Monday, April 14, 2014

H&R Block Doesn't Want to Do Your Penny-Ante Taxes

Kyle Stock for Businessweek writes: In its ongoing death-match with Intuit’s (INTU) TurboTax, H&R Block (HRB) has finally stopped playing nice.

Leading up to Tuesday’s tax deadline, H&R Block spiked its free service for bare-bones filings and made it more difficult for customers with more complicated finances to find a free or discounted option on its online platform. This year, a greater share of those customers were funneled into upgrades, and the company raised prices overall, though it won’t say by how much until after the deadline.

This is a fairly novel approach.
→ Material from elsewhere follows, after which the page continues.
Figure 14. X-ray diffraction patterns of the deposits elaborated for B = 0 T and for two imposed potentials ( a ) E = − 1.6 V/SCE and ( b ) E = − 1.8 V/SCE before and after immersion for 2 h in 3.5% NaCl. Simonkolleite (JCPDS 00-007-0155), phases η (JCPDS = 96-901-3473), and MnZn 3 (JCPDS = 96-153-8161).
Until recently, the general approach in the tax-prep game was to help everybody—an arms-wide-open strategy based on the assumption that today’s low-income customer pocketing a decent refund on a free filing may eventually become a higher earner who pays handsomely for a complicated tax project in a brick-and-mortar Block location.

Apparently, Block isn’t buying into that lifetime-value theory anymore. “It simply does not make sense for us to focus our resources in areas in which we do not generate profit,” Chief Executive William Cobb said on a conference call last month. Corporate consultants call this firing the client. Block, meanwhile, said it thinks of the switch as simply dropping a promotion that it has been running for three years.
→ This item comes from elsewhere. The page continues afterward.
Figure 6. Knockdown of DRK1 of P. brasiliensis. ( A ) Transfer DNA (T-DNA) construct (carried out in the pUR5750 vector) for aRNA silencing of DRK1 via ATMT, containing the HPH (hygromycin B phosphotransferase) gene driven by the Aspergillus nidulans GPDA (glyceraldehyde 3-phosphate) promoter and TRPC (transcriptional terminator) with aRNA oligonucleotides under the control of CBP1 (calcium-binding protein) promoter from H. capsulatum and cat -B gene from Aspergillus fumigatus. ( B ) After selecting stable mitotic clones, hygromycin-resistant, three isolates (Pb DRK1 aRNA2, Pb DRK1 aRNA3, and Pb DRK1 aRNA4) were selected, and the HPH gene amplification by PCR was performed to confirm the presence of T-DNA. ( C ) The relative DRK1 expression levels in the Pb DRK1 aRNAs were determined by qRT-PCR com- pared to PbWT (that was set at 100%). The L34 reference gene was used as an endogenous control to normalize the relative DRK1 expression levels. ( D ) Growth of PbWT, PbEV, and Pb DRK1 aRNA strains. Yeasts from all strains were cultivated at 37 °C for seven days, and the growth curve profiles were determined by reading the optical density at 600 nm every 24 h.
At the same time, Block produced an aggressive ad campaign featuring walking, talking CPAs who promise to ferret out big refunds. The tagline—“Get Your Billion Back America”—refers to a Block study that found errors on do-it-yourself returns added up to $1 billion in missed refund money last year. The chipper message has a slightly sinister subtext: If you do your taxes yourself, you’re probably going to screw them up. Last year, roughly 40 percent of tax returns were self-prepared and filed electronically, according to the IRS.

None of this is winning H&R Block any feel-good points. Through February, the volume of U.S. returns it handled was down 6 percent, as would-be customers fled to competing platforms such as TurboTax. But that’s just fine with Block. Its storefront accountants and online help personnel now have more time to focus on the lucrative customers who stuck around. “The net result of these factors is that we’re achieving exactly what we set out to do, driving higher revenue and earnings by focusing on improving our service to an improved mix of clients,” Cobb said.

Jason Houseworth, Block’s president of product management, is also pleased to see Intuit stealing some of his market share with cut-rate offers. It proves, he argued last month, that Block’s online product is finally competitive with TurboTax.